- _Exercise A_
In the disclaimers post, how would you render "I’m not a therapist and do not claim to be." in Spanish?
- _Exercise B_
Can you reproduce the disclaimers post from "Note: as of" up to and including "a dead website."?

Disclaimers, Rules, FAQ, and Resources
Hi everyone! Here’s the official one-stop post for this blog and how it runs. I’m excited to get things moving again after my long hiatus!
Disclaimers and rules are subject to change at any time~
The resources list is always expanding; if you have resources for help in the UK, Canada, Australia, or any other country, please message me so I can include them in the list. As of right now, I only have US resources.
Note: as of April 20, 2021 I am putting a temporary hold on answering advice asks. The inbox is still open for advice, but I’m just going through some personal things and need a little break, so I might not respond as soon as you like. Submissions will still be posted and my own suggestions will still be coming! Thank you~
Disclaimers
All suggestions are my own thoughts and feelings about my own partner and relationship. I have not, do not, and will not ever take another suggestion blog’s work as my own. Submissions from followers are tagged “submission” and I will never take credit for someone’s submission. If you think I am stealing another blog’s posts or there are any other sourcing issues, please message me directly.
I’m not a therapist and do not claim to be. I’m just a stoner college student giving third-party relationship advice on a dead website.
Any advice I give is purely based on my own thoughts, opinions, and experiences. I try to be objective at the same time, but at the end of the day, I’m going to go with what I feel is the best answer. If you disagree with or are upset by my advice, please ignore it and move on. I can’t tell you what you want to hear just to make you feel better; that doesn’t help anyone.
I’m not responsible for the outcome of your situation if you choose to apply the advice I give. I’m not a fairy godmother, so I can’t fix things for you. Please don’t blame me for things not working. I don’t like being harsh about this, but I just want to make this known and understood.

- _Record excerpts_
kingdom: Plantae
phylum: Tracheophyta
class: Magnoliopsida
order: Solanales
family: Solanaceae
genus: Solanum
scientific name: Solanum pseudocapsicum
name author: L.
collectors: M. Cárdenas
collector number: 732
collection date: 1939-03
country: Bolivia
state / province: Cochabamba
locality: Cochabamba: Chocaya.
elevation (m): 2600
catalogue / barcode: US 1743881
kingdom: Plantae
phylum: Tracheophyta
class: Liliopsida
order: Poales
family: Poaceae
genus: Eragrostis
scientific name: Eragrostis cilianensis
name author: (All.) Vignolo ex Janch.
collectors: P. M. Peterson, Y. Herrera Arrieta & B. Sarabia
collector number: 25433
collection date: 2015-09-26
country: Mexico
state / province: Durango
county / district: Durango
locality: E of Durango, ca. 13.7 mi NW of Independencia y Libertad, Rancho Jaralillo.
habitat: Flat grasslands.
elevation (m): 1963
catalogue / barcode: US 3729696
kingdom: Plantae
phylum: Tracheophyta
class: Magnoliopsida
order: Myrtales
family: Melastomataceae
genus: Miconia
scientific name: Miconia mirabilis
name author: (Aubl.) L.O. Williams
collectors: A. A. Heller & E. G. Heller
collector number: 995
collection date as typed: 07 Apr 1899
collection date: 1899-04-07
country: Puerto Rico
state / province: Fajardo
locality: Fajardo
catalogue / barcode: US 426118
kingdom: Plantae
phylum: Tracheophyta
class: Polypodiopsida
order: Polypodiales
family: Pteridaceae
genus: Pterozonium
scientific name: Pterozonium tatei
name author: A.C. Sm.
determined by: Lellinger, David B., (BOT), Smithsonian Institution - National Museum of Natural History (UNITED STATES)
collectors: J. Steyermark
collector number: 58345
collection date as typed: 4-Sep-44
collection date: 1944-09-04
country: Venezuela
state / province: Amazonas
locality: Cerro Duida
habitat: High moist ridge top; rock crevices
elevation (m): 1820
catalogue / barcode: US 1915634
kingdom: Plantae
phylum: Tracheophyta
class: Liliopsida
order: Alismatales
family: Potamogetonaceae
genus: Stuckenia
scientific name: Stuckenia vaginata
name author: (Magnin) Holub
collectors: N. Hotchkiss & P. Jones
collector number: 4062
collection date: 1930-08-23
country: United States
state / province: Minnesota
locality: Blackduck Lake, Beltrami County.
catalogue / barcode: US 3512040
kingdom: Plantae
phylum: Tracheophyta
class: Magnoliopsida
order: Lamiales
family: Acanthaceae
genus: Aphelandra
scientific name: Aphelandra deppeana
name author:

- _Worked solution A_
No soy terapeuta ni afirmo serlo.

- _Worked solution B_
Note: as of April 20, 2021 I am putting a temporary hold on answering advice asks. The inbox is still open for advice, but I’m just going through some personal things and need a little break, so I might not respond as soon as you like. Submissions will still be posted and my own suggestions will still be coming! Thank you~
Disclaimers
All suggestions are my own thoughts and feelings about my own partner and relationship. I have not, do not, and will not ever take another suggestion blog’s work as my own. Submissions from followers are tagged “submission” and I will never take credit for someone’s submission. If you think I am stealing another blog’s posts or there are any other sourcing issues, please message me directly.
I’m not a therapist and do not claim to be. I’m just a stoner college student giving third-party relationship advice on a dead website.